Adiós a los desechables: la urgencia de los refills en cosmética

Según el Foro Económico Mundial y la Fundación Ellen MacArthur, el 95% de los materiales de envases plásticos se desperdicia después de un solo uso. En la industria de la belleza y el cuidado personal, millones de empaques terminan en la basura cada año. El modelo lineal de “producir, consumir y desechar” ha colapsado, y la sostenibilidad exige una transformación urgente.

La solución está en los empaques recargables o refills, una práctica que puede reducir drásticamente los residuos. Como vicepresidente de Sustentabilidad para L’Oréal Latinoamérica, afirmo que el éxito empresarial y el respeto al medio ambiente son inseparables. Pero para que los refills sean la norma, se necesita la colaboración de tres actores clave: industria, gobiernos y consumidores.

Responsabilidad compartida

Industria: Debe liderar la innovación con honestidad. Muchos refills fracasan porque las marcas cobran lo mismo que por el producto original. L’Oréal asume este desafío: aplica refills a sus best-sellers y ofrece un incentivo económico real. Para respaldar esta visión, la empresa creó L’AcceleratOR, una aceleradora junto a la Universidad de Cambridge, con un fondo de 100 millones de euros para desarrollar nuevos materiales de envase.

Gobiernos: Son vitales para crear políticas públicas como las leyes de Responsabilidad Extendida del Productor (REP), que avanzan en varios países de Latinoamérica. La infraestructura de gestión de residuos permite que los esfuerzos de sostenibilidad tengan impacto real.

Consumidores: El despertar es innegable. Según IPSOS, 75% de los consumidores en la región (83% en México y 65% en Brasil) adoptan prácticas ecológicas por preocupación por el plástico. De hecho, 48% ya usa productos en formato refill. Sin embargo, persisten barreras: el 37% teme contaminación al recargar, y el 34% duda de la calidad. L’Oréal responde con diseños higiénicos: pouches anticlerrames para el cuidado capilar y cápsulas selladas con válvulas para la piel, garantizando cero contacto con el aire.

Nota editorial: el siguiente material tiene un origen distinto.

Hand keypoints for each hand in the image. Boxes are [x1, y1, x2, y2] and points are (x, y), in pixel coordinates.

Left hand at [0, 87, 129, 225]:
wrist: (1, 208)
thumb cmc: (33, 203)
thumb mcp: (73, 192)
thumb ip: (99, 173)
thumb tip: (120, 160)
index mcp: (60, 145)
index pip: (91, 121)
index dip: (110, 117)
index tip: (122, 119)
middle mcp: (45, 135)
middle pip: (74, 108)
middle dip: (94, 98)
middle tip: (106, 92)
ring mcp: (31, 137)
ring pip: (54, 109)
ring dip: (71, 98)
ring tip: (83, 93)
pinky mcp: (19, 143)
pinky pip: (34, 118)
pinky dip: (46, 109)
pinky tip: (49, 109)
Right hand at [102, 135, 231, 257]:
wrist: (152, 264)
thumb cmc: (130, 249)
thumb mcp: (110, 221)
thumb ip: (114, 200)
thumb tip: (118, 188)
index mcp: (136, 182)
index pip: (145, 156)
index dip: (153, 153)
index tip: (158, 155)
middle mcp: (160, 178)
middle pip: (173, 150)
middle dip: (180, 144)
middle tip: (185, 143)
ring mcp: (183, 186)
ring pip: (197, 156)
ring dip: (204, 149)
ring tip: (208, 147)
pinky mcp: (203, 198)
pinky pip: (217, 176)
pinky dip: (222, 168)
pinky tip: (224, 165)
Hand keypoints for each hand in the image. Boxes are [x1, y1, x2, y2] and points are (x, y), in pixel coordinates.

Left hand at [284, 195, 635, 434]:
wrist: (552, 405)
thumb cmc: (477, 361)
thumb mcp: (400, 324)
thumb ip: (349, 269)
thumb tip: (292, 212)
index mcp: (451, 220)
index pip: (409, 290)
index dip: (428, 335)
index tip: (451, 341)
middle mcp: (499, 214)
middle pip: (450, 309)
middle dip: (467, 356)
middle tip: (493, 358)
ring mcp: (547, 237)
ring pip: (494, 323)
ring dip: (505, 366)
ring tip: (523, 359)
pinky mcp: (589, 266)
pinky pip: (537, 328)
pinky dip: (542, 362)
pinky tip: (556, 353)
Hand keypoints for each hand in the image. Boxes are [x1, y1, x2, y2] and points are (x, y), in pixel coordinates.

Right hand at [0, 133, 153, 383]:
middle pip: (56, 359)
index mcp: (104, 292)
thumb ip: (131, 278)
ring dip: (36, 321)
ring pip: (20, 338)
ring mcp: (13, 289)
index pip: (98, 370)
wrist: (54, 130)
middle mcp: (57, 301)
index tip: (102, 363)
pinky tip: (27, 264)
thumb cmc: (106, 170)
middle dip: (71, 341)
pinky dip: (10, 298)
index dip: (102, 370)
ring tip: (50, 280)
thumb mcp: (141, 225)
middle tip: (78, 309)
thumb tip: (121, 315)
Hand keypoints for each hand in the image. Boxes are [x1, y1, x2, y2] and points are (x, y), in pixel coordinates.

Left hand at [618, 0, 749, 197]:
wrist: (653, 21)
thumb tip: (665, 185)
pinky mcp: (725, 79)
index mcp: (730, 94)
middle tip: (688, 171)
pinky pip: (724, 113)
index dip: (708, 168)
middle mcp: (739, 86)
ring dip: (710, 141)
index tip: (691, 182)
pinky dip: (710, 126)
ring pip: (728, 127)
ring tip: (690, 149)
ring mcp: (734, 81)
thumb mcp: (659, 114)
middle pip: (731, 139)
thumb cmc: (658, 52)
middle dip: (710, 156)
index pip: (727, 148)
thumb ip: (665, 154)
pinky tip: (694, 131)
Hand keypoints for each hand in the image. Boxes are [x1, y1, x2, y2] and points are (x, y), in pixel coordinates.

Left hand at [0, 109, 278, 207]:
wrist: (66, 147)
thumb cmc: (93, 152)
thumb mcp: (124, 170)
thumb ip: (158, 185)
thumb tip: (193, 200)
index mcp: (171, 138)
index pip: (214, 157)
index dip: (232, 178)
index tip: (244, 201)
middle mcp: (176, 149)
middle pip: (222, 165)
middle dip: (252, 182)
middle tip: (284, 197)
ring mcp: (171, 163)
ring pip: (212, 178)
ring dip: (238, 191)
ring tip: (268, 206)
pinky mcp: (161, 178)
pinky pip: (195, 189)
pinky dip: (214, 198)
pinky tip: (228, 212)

De la ambición a la acción

En junio, L’Oréal lanzó la tercera edición de su campaña Únete al Movimiento Refill, con sus cuatro divisiones (Lujo, Consumo Masivo, Productos Profesionales y Belleza Dermatológica) y 18 marcas como Garnier, La Roche-Posay, Kérastase, Prada e Yves Saint Laurent, ofreciendo 28 productos estrella. Los resultados muestran que un cliente que compra un refill tiene 3.5 veces más probabilidad de repetir la compra que quien adquiere el tamaño estándar.

Un ejemplo concreto: comprar un refill de la crema Lancôme Absolue Longevity reduce un 100% del vidrio, 95% del metal, 42% del plástico y 36% del cartón, comparado con comprar un nuevo frasco. Son reducciones medibles e inmediatas.

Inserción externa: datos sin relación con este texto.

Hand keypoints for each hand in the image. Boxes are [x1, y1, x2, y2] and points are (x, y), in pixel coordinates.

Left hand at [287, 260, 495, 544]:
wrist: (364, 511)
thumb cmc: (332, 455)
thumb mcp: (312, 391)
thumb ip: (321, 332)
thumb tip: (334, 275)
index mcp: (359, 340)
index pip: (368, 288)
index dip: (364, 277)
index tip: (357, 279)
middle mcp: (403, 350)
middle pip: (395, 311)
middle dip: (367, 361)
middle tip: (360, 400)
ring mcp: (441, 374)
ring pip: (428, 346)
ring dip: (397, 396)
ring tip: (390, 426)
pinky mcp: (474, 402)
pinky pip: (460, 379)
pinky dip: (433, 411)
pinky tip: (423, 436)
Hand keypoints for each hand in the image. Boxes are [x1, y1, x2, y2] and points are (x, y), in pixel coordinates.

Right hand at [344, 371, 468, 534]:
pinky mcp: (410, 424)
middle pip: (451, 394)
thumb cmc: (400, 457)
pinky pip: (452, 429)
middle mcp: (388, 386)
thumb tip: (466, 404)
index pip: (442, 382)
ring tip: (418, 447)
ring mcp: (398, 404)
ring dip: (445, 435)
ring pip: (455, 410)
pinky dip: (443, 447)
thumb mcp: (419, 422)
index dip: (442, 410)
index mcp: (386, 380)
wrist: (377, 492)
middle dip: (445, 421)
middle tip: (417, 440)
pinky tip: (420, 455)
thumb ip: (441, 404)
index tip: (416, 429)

Impacto en Latinoamérica: un acto de amor

Para el consumidor latinoamericano, cuidar el planeta es parte de cuidarse a sí mismo. Comprar un refill es un “acto de amor”: el 36% lo hace por amor al medio ambiente, el 27% por amor a sí mismo (calidad de su marca preferida) y el 26% por amor a su hogar y presupuesto (ahorro económico). Elegir un refill no es un sacrificio, sino conservar lo mejor: el envase original perdura, mientras se invierte en el producto. El momento de recargar es ahora.